The department decided to suspend the statement “without any direction from the university,” Binette wrote in an email last week, adding that the school didn’t think state law required the action.
The note on the English department’s website did not specify which state law it thought had been violated. But a new law, a priority of Gov. Ron DeSantis dubbed the “Stop WOKE Act,” took effect July 1 banning instruction on critical race theory in Florida K-12 schools, colleges and universities.

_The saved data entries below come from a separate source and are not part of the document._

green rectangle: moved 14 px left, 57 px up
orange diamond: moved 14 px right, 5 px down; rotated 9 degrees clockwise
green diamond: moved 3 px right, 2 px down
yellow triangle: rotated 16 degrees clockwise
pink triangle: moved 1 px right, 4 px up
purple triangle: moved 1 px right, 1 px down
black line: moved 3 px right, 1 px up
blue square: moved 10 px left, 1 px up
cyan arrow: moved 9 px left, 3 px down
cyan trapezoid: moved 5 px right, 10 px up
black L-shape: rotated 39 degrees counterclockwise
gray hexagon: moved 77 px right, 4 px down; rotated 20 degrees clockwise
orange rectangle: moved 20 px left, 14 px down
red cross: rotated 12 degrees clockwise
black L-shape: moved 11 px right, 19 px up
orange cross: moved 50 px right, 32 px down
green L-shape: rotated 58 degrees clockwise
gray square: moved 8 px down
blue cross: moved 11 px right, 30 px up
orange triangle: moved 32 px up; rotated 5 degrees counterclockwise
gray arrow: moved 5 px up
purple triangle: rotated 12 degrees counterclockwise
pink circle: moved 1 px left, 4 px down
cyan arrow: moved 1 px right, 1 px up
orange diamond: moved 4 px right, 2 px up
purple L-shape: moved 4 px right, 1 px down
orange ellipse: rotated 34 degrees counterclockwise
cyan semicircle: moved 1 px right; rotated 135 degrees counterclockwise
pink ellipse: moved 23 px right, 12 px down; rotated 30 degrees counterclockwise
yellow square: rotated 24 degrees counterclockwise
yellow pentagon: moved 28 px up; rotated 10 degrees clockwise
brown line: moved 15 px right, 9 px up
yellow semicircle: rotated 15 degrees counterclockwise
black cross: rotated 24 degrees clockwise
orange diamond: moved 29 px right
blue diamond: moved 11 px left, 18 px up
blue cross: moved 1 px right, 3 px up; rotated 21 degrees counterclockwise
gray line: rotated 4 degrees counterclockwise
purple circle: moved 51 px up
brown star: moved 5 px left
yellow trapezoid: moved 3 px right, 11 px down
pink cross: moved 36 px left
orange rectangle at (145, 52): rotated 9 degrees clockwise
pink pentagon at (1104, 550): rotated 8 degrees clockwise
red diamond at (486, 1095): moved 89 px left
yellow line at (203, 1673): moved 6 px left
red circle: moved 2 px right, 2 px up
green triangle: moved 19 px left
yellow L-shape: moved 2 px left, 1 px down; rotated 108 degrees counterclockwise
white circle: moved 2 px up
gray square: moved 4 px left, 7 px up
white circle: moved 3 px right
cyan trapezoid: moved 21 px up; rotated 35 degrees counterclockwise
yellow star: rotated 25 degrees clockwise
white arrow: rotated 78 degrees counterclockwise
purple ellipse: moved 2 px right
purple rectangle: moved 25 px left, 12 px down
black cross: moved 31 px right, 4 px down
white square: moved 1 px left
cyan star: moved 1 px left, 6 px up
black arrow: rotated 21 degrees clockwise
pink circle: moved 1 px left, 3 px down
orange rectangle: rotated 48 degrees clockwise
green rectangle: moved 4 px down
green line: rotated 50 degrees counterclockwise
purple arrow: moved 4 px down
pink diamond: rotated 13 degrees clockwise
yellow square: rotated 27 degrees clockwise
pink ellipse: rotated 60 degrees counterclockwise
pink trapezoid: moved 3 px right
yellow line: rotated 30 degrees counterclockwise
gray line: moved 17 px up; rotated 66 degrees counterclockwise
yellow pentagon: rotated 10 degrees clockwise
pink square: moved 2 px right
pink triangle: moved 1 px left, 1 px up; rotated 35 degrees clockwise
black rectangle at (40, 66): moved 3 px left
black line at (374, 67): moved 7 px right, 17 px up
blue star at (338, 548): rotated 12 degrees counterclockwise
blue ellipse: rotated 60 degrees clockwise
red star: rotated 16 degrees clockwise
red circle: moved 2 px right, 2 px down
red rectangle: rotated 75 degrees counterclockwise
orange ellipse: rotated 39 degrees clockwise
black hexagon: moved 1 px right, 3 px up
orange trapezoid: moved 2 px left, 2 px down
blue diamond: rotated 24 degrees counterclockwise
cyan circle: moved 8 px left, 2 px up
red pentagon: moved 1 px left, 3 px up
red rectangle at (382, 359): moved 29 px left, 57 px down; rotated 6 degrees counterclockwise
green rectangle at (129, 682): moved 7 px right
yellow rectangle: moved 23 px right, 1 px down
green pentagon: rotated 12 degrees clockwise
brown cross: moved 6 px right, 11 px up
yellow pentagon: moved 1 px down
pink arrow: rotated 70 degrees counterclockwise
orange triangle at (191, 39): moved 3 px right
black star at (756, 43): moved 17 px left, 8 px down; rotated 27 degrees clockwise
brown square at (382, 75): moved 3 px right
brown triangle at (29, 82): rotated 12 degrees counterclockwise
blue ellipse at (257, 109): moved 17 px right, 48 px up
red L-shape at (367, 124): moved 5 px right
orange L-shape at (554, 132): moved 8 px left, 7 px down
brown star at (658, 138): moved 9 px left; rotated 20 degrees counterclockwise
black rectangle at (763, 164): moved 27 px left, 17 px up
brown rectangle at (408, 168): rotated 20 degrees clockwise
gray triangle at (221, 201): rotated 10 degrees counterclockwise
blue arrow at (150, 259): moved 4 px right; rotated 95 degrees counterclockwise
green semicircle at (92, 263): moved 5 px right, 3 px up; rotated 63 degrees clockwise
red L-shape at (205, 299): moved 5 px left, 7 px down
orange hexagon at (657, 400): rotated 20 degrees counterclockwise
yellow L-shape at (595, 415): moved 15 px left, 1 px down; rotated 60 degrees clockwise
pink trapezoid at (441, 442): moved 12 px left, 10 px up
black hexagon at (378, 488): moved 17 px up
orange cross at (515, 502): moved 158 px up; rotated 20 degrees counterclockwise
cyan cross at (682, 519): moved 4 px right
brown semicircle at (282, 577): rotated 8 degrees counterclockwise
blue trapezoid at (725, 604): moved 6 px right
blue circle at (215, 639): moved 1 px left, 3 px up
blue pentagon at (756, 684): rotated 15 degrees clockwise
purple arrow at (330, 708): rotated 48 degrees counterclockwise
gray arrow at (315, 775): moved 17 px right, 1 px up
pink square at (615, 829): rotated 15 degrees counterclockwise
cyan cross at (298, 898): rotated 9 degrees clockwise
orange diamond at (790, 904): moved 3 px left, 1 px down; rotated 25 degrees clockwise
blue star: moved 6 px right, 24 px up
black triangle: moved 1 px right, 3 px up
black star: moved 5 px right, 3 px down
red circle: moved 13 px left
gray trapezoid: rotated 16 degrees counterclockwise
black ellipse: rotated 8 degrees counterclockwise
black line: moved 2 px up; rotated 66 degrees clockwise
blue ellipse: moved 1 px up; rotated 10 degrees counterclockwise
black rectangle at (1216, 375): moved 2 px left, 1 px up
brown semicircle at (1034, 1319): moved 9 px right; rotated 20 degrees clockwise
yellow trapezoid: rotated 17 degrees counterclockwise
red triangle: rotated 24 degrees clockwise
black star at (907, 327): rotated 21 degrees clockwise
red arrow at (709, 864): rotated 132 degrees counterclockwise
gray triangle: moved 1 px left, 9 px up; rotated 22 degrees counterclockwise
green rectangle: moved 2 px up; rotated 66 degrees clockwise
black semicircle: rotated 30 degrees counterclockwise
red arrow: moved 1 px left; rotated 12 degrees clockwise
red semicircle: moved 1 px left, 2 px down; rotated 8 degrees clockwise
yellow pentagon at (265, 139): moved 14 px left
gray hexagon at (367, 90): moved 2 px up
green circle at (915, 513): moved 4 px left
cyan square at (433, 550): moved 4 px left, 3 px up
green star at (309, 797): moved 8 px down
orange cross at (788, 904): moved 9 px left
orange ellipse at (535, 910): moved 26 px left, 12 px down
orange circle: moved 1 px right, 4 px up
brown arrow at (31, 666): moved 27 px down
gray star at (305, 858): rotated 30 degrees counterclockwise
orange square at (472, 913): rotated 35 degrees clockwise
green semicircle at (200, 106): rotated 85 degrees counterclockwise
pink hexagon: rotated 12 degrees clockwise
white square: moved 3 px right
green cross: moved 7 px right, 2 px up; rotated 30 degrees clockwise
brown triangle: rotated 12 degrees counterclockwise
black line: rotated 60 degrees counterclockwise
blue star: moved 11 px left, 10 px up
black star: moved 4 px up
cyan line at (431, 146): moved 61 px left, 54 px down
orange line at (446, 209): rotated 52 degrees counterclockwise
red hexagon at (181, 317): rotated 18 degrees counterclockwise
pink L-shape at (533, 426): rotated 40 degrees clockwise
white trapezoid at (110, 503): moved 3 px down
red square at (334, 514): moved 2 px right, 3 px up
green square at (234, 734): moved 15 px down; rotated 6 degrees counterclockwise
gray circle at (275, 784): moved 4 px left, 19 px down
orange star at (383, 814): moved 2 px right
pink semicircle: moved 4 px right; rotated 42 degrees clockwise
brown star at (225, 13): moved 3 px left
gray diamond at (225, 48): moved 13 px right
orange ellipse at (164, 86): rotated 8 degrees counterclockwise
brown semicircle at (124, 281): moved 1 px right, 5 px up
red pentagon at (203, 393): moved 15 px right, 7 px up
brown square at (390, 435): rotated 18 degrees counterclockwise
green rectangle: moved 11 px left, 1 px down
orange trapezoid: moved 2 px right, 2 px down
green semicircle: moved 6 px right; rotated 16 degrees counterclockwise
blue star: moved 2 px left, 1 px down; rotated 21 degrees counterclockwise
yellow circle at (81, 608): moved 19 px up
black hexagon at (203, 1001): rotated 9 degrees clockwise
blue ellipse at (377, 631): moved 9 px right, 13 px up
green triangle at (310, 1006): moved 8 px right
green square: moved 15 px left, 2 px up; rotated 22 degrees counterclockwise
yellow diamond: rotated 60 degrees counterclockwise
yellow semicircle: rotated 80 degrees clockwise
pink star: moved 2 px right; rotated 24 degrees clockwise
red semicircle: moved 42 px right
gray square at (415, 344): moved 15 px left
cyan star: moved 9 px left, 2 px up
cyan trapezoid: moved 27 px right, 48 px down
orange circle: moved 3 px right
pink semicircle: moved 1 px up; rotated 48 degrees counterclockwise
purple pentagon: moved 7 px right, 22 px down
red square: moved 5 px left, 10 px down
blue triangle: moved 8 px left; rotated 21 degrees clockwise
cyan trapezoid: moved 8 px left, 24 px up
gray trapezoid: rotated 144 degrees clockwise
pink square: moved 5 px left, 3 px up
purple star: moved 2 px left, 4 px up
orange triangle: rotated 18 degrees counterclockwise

Critical race theory, historically a law or graduate school subject, says racism is embedded in the country’s institutions. The law also prohibits employers from integrating concepts associated with critical race theory in workplace training. Several businesses and UCF history professor Robert Cassanello are challenging the new law.
State Rep. Carlos Guillermo Smith, an Orlando Democrat and UCF alumni, in posts on social media Wednesday said the deletion of the anti-racism statements reflected how the DeSantis-backed law “created a toxic culture of censorship and fear around how public universities could promote diversity and inclusion.”
“That fear of retribution and state defunding now has ... my alma mater, pulling anti-racism statements that may upset the regime,” he added.
The Florida Board of Governors, which oversees the state university system, also is considering adding several prohibitions on campus instruction and training. The proposed rule forbids universities from teaching that “a person’s moral character or status as either privileged or oppressed” is determined by race, color, national origin, or sex.
The rule would also prohibit schools from teaching that or that a person “bears responsibility for, or should be discriminated against or receive adverse treatment because of, actions committed in the past by other members of the same race, color, national origin, or sex.”
If the Board of Governors determines that a university violates the rule, it will be ineligible for performance-based funding, according to the proposal.